What’s worse than being a Cubs fan with a World Series addiction? How about being a Looney Tunes fan with a hankering for new movies. Today we heard reports Warner Bros. is shelving straight-up deleting the no-longer-forthcoming film Coyote Vs. ACME. Nostalgia? Joy? Hope? Heartbreak? Pursuit of the incessantly elusive prize? Delete it all, say the lucre-sucking suits. Sorry, fans, there’s just not enough money in it.
If it feels familiar to watch billionaires back away from the negotiating table with a “too rich for my blood” sigh, if scrapping a perfectly good plan to save a couple* bucks gives you a nasty case of déjà vu, if you’re tired of, you know, endless greed and late-stage capitalism and the deterioration of all that is good and beautiful in favor of long-term investments in fascism and stuff . . . SORRY, you’re in the wrong news cycle.
After the Cubs greeted the dawn of the offseason by snagging Craig Counsell like a ravenous early bird, they’ve taken more of the procrastinating worm approach to surviving the big-ticket free agent market. Notable Boras clients Cody Bellinger, Matt Chapman, Jordan Montgomery, and reigning NL Cy Young winner Blake Snell are heretofore unemployed. I don’t know that anyone is completely surprised by this; Boras is pretty notorious for holding out as long as necessary for the biggest deal possible.
It’s time to sign Bellinger
But the Cubs are still . . . not good. I know Jed and any MLB front office person loves to find value. Anyone can just pay a ton of money to the obvious free agents, but where’s the fun in that? Well, the fun is in watching good baseball. I would like to watch good players play good baseball. I care more about that than watching GMs make shrewd business decisions to free up cash for super PAC spending sprees. If all the Cubs ever do is get great deals on undervalued players, the endgame becomes paying our favorite players as little as possible.
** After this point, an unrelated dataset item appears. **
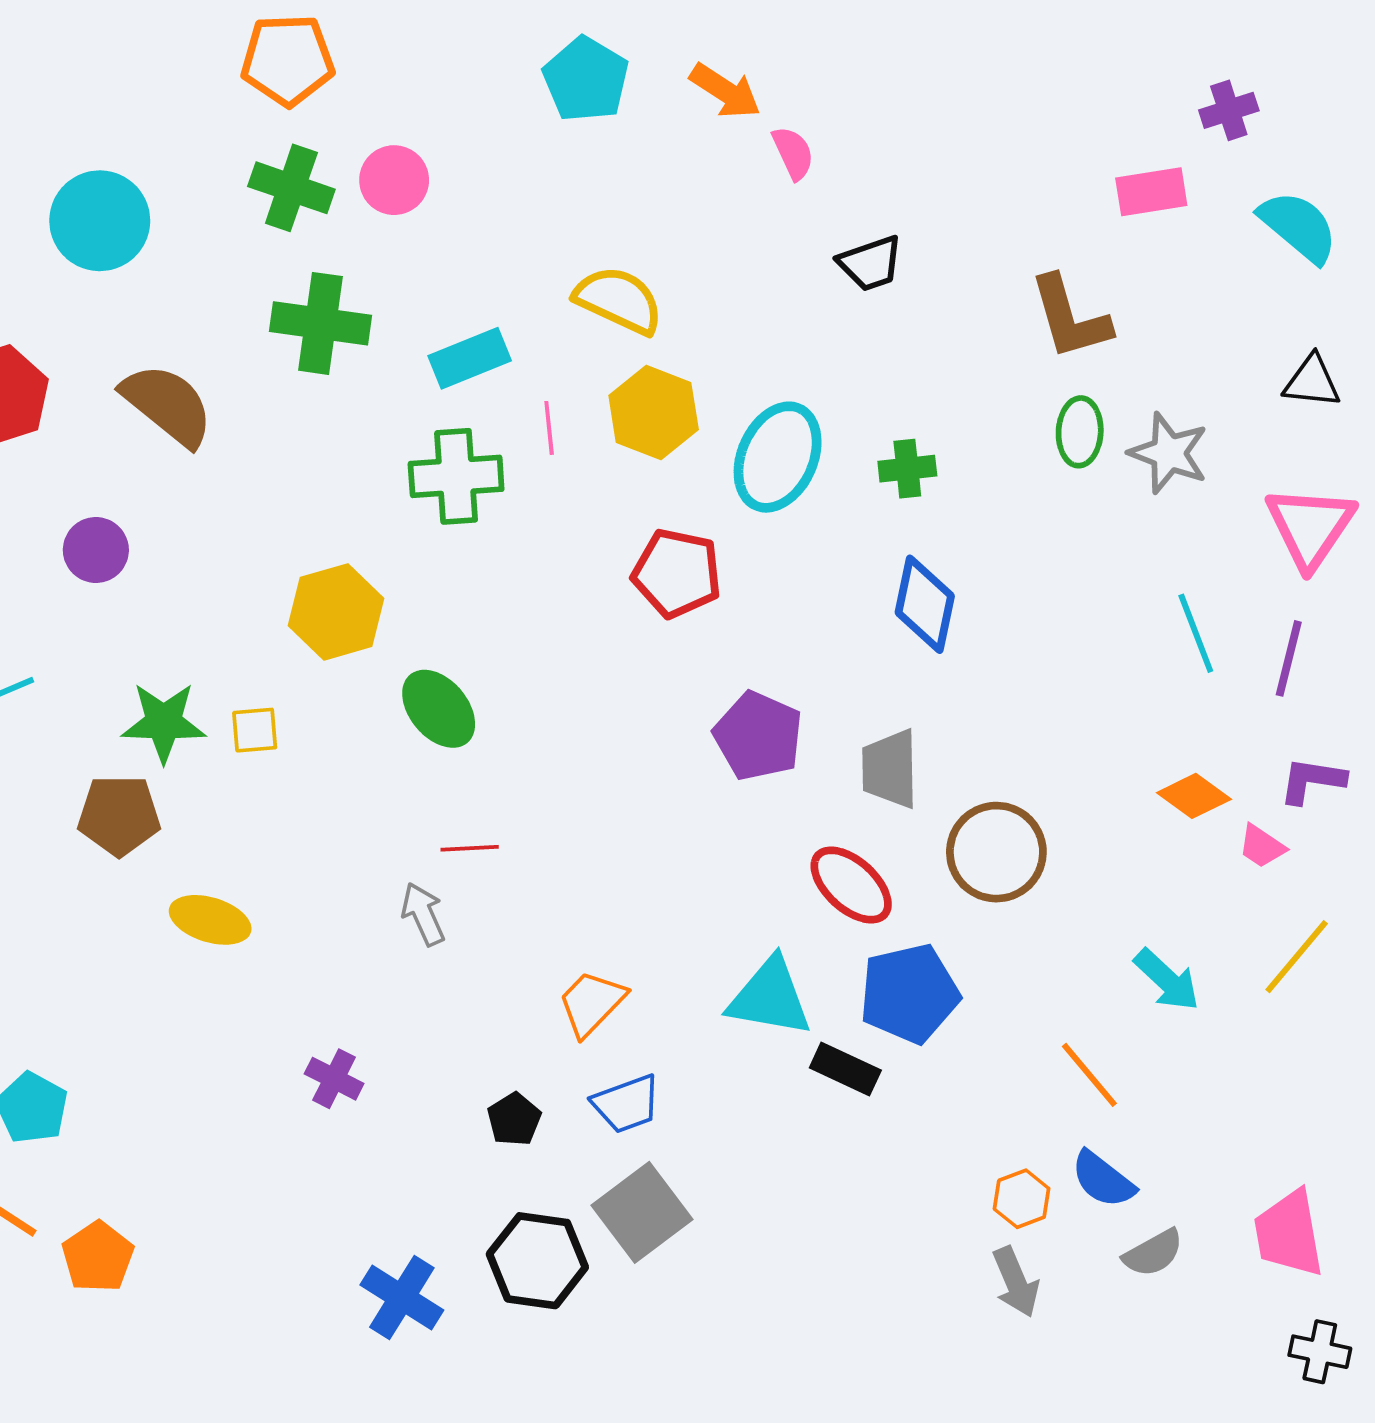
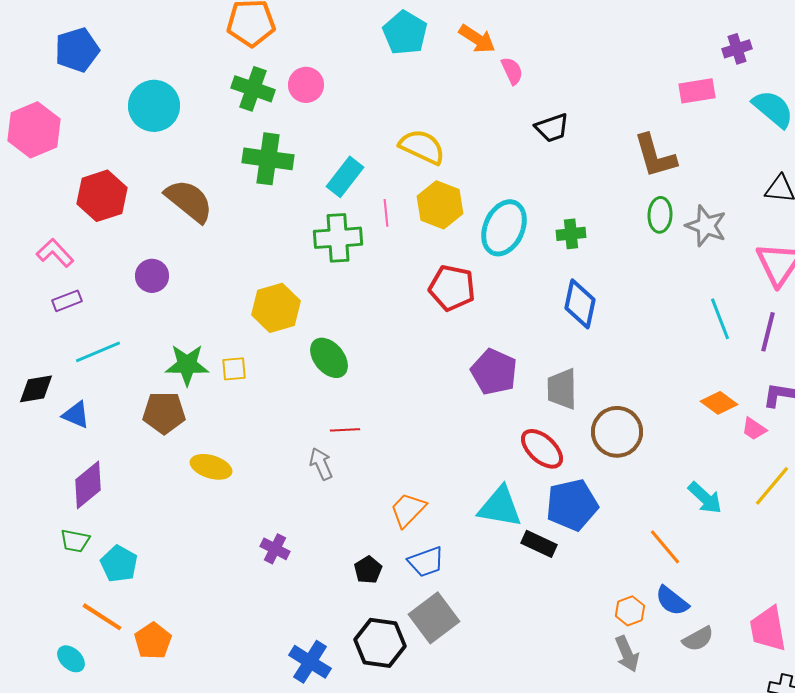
cyan rectangle: (470, 358) -> (345, 177), turned -30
Is this really what we want? What’s the use in steering clear of an albatross contract like Jason Heyward’s if Jed is going to keep shopping at flea markets and Big Lots anyway? Look, I’m all for finding value. I’m all for keeping an eye to the future. I’m a huge fans of great deals when you can get them. But guess what? There are no more great deals to be had. It’s the last minute. It’s peak season. The police auction is over. Our plane to spring training is about to take off, so it’s time to bite the bullet and pay airport prices for everything we need.
Mr. Right Now
The big coup to get Counsell made it feel like the Cubs were desperate, but as fast as the Cubs had to act to make it happen, that move didn’t really indicate an urgency about 2024. Upgrading at manager is a long-term, improve-the-baseline maneuver. Upgrading the farm system is too. I love what the Cubs have done to put a framework in place that gives them a really high floor moving forward.
But right now, the Cubs can’t be picky about their 2024 upgrades. We can have super high hopes for what the Cubs top prospects might accomplish this season, but the floor for this season (let’s call it The Twenty-Twenty-Floor . . . or not, I can’t tell you what to do) is still awfully low. If they make no significant moves, this team could easily wind up in the 90-loss wilderness. That’s absolutely unacceptable. I’ll take a handful of bad contracts before I put up with another bad season. This team is too rich to fail that badly.
Just do it, Jed Hoyer. Get Bellinger. Get Chapman. Make this team the defensive juggernaut you know it can be. Bargain season is over. Boras season has begun. Pitchers and catchers are about to report; now it’s time to let Passan and Rosenthal report as well.